▶ Document segment:
⟨
Coming back to the Q1 '19 guidance. Just have to understand what you're really saying. In Q4, you improved EBITDA EUR 4 million year-over-year and the normal seasonal variation is for Q1 to be higher versus Q4, but same as Q1 2018 would mean an EBITDA decline quarter-over-quarter. Is that actually what you are guiding for?
Well, we are guiding in relation to the first quarter last year, and we are saying that the first quarter '19 is same level as same -- first quarter '18. That's what we are guiding. Rest of the year, same level or slightly higher.
Our next question comes from the line of Peter Nielsen of ABG.
A couple of questions, please. If I can just return to the revenue growth or sort of the lack of growth, we are seeing growth in mobile service revenues. We are seeing quite strong growth in Estonia. And why are we not seeing better top line growth? Have you seen accelerated pressures on the fixed line business in Finland? Is that behind it, please? And then just secondly, could you talk a bit about, Veli-Matti, please, the commercial momentum you're seeing in your new digital services businesses? I know you talked about some decline on the corporate side, but some of the new businesses, Elisa Automate, Smart Factory, et cetera, you talked a bit about, which you discussed at the Capital Markets Day. Can you tell us, please, if the good momentum here in uptake is continuing? Have you received any new sort of important orders on these businesses?
All right. Thank you very much. In terms of the revenue growth, one has to keep in mind that we also had some divestments last year impacting the revenue year-on-year comparison. In terms of fixed business to be more under price pressure, there is not abnormal price pressure in fixed side, that is not contributing. But of course, there has been, overall, let's say, price erosion in all of the -- almost all of the product areas, and quite heavy price discounting competition in, let's say, overall, in different business areas, both consumer, as well as in corporate side. So that is, overall, taking some toll on the revenue growth. In terms of the momentum for our new international digital services businesses, the momentum is continuously moving ahead. And without going into the, let's say, more into the specific deals or contracts we are making, I can say that there is accelerated demand, both for the Elisa Automate and Elisa Smart Factory business lines, and we are very positive on the outlook. But of course, it remains to be seen how successful finally we will be, but the good momentum continues.
Our next question comes from the line of Simon Coles at Barclays.
Simon from Barclays. You've been very clear on guidance in Q1. I was just wondering, are you factoring any [indiscernible], or is it assuming that the competitive landscape remains how it is at the moment for the rest of the year?
Can you repeat your question? Because, Simon, there were some problems on the line, so I really didn't hear your question.
⟩
▶ What the task asks:
Resume the earnings call transcript after its last line, where the speaker asks Simon to repeat his question. The records are not needed here.

▶ Data:
⟨
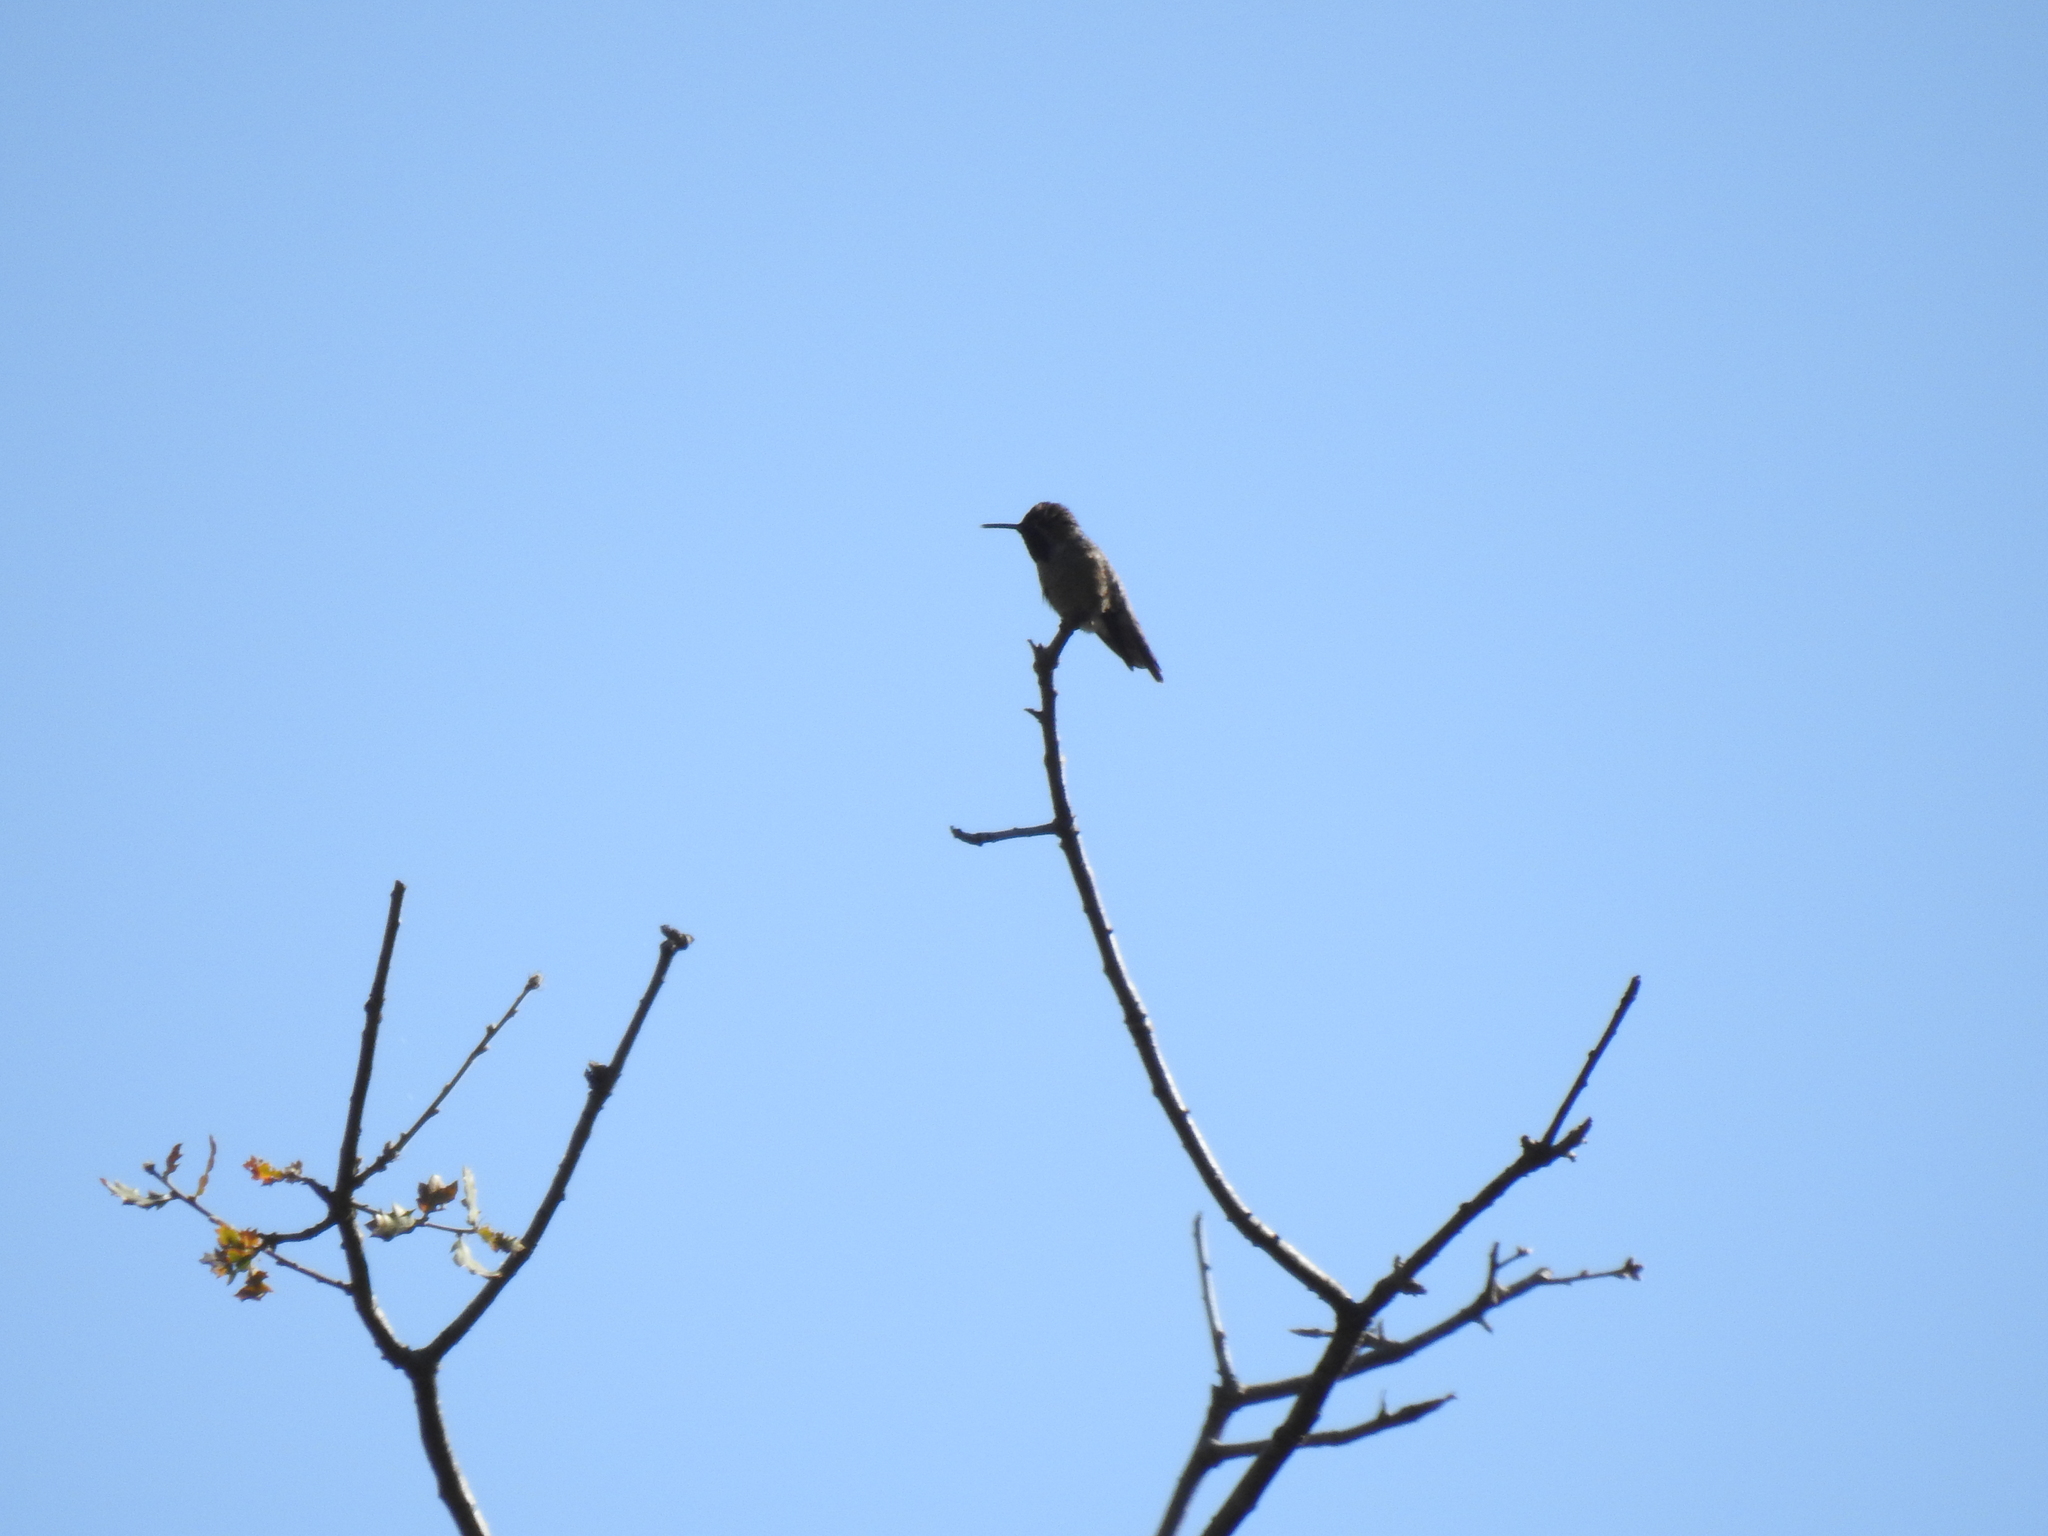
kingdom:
⟩
⟨
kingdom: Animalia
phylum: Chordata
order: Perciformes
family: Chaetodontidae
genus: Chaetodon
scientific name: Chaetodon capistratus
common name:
⟩
▶ Response to this exercise:
No problem. It's just on the guidance. So you've been very clear about what's happening in driving Q1. I was just wondering if the full year guidance, does that assume that the competitive landscape remains the same throughout the rest of the year, or that there is some improvement?
Well, overall, we are not -- in regards to our guidance, we are not expecting any major change to either direction in competitive landscape the full year going forward from where we are with the competitive situation at the moment.
Our next question comes from the line of Terence Tsui of Morgan Stanley.
I joined the call a little bit late, so apologies if these questions have already been asked. I just wondered if you can clarify the comments around IFRS 16. Because I know in the Capital Markets Day, you said that your EBITDA for this coming year should receive a benefit from IFRS 16. And now with your new guidance for Q1 2019, are you basically saying that EBITDA in Q1 2019 will be declining if you didn't have the benefit from this new accounting adjustment? And then secondly, there are lots of questions so far about slowing top line. I just wondered what your visibility is around potential M&A, whether you could be looking at maybe bolt-on acquisitions like you've done in the past to try and reaccelerate the top line again.
All right. Thank you, Terence, for your questions. The IFRS for '19 has to be included in the number, so they are included. And as we told in the Capital Markets Day, it is approximately EUR 3 million per quarter, so that is included in our number first quarter '19. It was not in first quarter '18 and we are guiding same level with these numbers included. In terms of the top line, as we also explained in the Capital Markets Day and earlier, we, of course, are actively scanning M&A opportunities in telco side, IP business, but also in regards to our digital service businesses. So the bolt-on acquisitions are very potential ingredients in our top line growth in the future.
Maybe add one thing to your Q1 question. It is also so that we have negative impact from the divestments relating Q1. So that is also included in the guidance. So post Q1 '18, divestments impact negatively Q1 '19, which they did not Q1 '18.
[Operator Instructions] And our next question comes from the line of Adam Fox-Rumley of HSBC.
I wondered if you could just talk about your priorities for CapEx spend in 2019, please. I guess, especially I'm interested in how much in the kind of proportion of spend that's going towards fiber build versus what you'd spent in 2018.
Okay. We haven't really made disclosement of the CapEx more in details, but of course, fiber investment is an important element in our investments. So this year, no major change comparing to what we did last year.
So the run rate is expected to be approximately the same as the build-out rate that you've done this year? Maybe you could remind us what you've done this year, that would be helpful.
We are not disclosing the exact numbers for different items for investment.
Our next question comes from the line of Sami Sarkamies of Nordea.
I have 2 questions. Firstly, we've been spending plenty of time in the past to understand the MSR trends. Are you ready to call the bottom as MSR growth rate improves somewhat in Q4 from the Q3 level? And then second question, you did mention product changes related to MSR development in Q4. Can you still elaborate on these a bit more, how they impacted mobile KPIs in Q4 and will impact them going forward?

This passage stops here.